01.10.24
NOTA: Este post é respeitante a Segunda-feira, 30 de Setembro de 2024.
Qualquer jovem é, inevitavelmente, influenciado pela música que ouve – e nos anos 90, havia muito por onde escolher. Em segundas alternadas, exploramos aqui alguns dos muitos artistas e géneros que faziam sucesso entre as crianças daquela época.
Há quase exactos trinta anos, no Verão de 1994, ao aparecimento e rápida popularização de um novo género musical em Portugal: o rap/hip-hop cantado em Português. Até então confinado a 'rodas' e batalhas 'freestyle' nas ruas dos bairros pobres das duas grandes Áreas Metropolitanas, o estilo almejava, nesse ano, conquistar finalmente as ondas radiofónicas, muito por conta da compilação 'Rapública', e do mirabolante sucesso obtido pelo 'single' 'Nadar', dos Black Company, cujo refrão se tornou ubíquo nos recreios portugueses durante o ano lectivo seguinte. Mais do que veículo para um dos mais famosos e icónicos 'one-hit wonders' portugueses, no entanto, a referida colectânea serviu como instrumento de divulgação do estilo às massas, e subsequente criação de oportunidades para novos e desconhecidos artistas dentro do género.

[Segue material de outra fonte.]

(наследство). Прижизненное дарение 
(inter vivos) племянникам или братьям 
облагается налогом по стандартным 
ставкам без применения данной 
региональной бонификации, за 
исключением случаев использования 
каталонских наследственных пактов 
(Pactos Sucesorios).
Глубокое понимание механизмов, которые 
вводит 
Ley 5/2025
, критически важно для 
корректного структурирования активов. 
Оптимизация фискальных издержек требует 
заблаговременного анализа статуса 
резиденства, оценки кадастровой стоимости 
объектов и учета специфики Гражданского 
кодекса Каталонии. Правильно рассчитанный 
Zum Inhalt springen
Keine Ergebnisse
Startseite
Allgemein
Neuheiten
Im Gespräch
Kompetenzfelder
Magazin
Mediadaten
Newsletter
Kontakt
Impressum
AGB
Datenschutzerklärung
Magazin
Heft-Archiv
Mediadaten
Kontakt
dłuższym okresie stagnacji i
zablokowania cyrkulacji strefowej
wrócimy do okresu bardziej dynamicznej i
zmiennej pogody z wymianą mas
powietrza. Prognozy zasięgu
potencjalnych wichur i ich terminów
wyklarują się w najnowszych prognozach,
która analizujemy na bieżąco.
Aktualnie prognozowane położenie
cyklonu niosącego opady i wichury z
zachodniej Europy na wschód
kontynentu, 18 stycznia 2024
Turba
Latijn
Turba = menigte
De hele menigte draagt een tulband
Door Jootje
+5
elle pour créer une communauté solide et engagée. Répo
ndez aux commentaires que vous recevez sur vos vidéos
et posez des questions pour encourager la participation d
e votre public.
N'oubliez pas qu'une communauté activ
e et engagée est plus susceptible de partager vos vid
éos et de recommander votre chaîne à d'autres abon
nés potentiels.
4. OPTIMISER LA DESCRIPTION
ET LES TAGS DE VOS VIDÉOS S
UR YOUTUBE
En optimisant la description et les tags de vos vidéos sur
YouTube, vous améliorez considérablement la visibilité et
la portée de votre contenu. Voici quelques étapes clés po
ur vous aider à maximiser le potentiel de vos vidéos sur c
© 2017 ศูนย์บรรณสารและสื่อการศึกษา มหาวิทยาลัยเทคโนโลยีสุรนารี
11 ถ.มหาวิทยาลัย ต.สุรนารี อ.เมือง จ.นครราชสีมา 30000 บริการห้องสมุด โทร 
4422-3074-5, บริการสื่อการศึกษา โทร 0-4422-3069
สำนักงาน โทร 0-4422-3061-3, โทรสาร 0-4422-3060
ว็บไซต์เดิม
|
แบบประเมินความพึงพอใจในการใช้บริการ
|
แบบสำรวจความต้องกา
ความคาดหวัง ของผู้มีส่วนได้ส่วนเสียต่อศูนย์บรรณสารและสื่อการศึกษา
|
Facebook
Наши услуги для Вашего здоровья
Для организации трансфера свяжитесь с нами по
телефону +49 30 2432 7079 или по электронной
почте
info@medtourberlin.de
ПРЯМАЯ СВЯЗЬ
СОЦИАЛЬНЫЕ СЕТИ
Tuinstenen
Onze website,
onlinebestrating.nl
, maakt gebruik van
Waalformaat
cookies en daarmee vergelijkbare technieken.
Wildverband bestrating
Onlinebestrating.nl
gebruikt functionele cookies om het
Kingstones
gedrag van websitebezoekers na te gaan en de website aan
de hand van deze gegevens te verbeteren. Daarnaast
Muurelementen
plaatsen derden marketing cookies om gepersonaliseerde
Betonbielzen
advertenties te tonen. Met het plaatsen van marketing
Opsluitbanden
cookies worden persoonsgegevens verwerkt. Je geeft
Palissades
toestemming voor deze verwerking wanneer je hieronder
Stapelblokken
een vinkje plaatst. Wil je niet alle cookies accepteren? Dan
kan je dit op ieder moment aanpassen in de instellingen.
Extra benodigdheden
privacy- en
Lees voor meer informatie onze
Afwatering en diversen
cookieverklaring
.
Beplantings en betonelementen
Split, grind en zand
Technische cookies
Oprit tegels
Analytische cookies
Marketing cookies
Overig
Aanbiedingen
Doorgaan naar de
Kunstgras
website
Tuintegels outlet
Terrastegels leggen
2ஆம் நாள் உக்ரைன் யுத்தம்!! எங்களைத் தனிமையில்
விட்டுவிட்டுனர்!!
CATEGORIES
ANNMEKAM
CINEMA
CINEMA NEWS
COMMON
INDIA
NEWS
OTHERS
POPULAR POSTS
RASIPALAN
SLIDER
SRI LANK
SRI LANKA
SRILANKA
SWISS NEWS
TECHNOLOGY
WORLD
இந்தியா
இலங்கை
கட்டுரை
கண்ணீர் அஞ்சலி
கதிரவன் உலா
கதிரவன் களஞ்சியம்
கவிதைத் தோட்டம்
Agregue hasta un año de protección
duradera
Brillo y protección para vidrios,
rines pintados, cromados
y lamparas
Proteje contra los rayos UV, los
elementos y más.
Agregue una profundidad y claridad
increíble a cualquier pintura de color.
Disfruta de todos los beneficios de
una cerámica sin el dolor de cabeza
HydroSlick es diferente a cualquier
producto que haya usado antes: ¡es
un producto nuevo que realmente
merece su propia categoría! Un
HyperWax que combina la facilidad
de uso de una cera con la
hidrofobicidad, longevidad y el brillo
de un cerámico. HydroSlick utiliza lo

Inicialmente concebida como mostruário do vibrante movimento hip-hop que vinha nascendo na Margem Sul do Rio Tejo, em localidades como o Barreiro, Almada, Amora ou Seixal, 'Rapública' era uma ideia do MC e produtor luso-caboverdiano Ângelo César Firmino – mais conhecido pelo 'nome de guerra' Boss AC – que estenderia convites aos grupos do seu 'círculo', mostrando-se mesmo disposto a alargar o espectro geográfico da colectânea com um convite aos Mind Da Gap, pioneiros da cena portuense que viria, anos depois, a 'eclipsar' a lisboeta. Face à recusa de Ace, Presto e Serial, no entanto, AC avançaria com um alinhamento de apenas cinco artistas (incluindo o próprio), cada um com uma 'amostra' de dois temas.
A acompanhar Boss nesta pioneira empreitada estariam Family, Zona Dread, Líderes da Nova Mensagem e, claro, Black Company, que em breve mostrariam o 'poderio' do hip-hop nacional a uma faixa alargada de ouvintes; em comum, os cinco artistas tinham a escolha do português para as letras (embora três temas surgissem em língua inglesa, e um em crioulo cabo-verdiano), e o carácter contestário e crítico das mesmas, como era apanágio da primeira vaga do género. Para 'single', era escolhido 'Nadar', um tema de letra menos 'dura' e refrão contagiante, cujo sucesso ultrapassaria quaisquer expectativas que os músicos pudessem ter alimentado, tornando-se o tema por excelência do Verão de 1995 em Portugal e ajudando a colectânea a vender umas impressionantes quinze mil cópias no primeiro ano, número que faz dela, ainda hoje, um dos discos do género mais vendidos em Portugal.
A principal consequência deste impacto inicial seria, no entanto, a demonstração de viabilidade do hip-hop enquanto género 'mainstream' em Portugal, que levaria, nos anos segiintes, à formação de uma cena pujante, bi-partida entre Lisboa e o Porto, e que revelaria bandas e artistas como Da Weasel, General D ou o próprio Boss AC, além de Mind Da Gap e Deallema, mais a Norte. Em suma, o movimento hip-hop português talvez não tivesse sido possível nem viável sem a coragem de Boss AC em lançar esta histórica colectânea, e as capacidades compositivas dos Black Company, que conseguiram pôr Portugal a cantar sobre os problemas de jovens pobres de bairros suburbanos durante um Verão inteiro. Razões mais que suficientes para darmos algum espaço à 'mãe' do chamado TugaHop, no ano em que se celebram exactos trinta anos sobre o 'nascimento' oficial do género.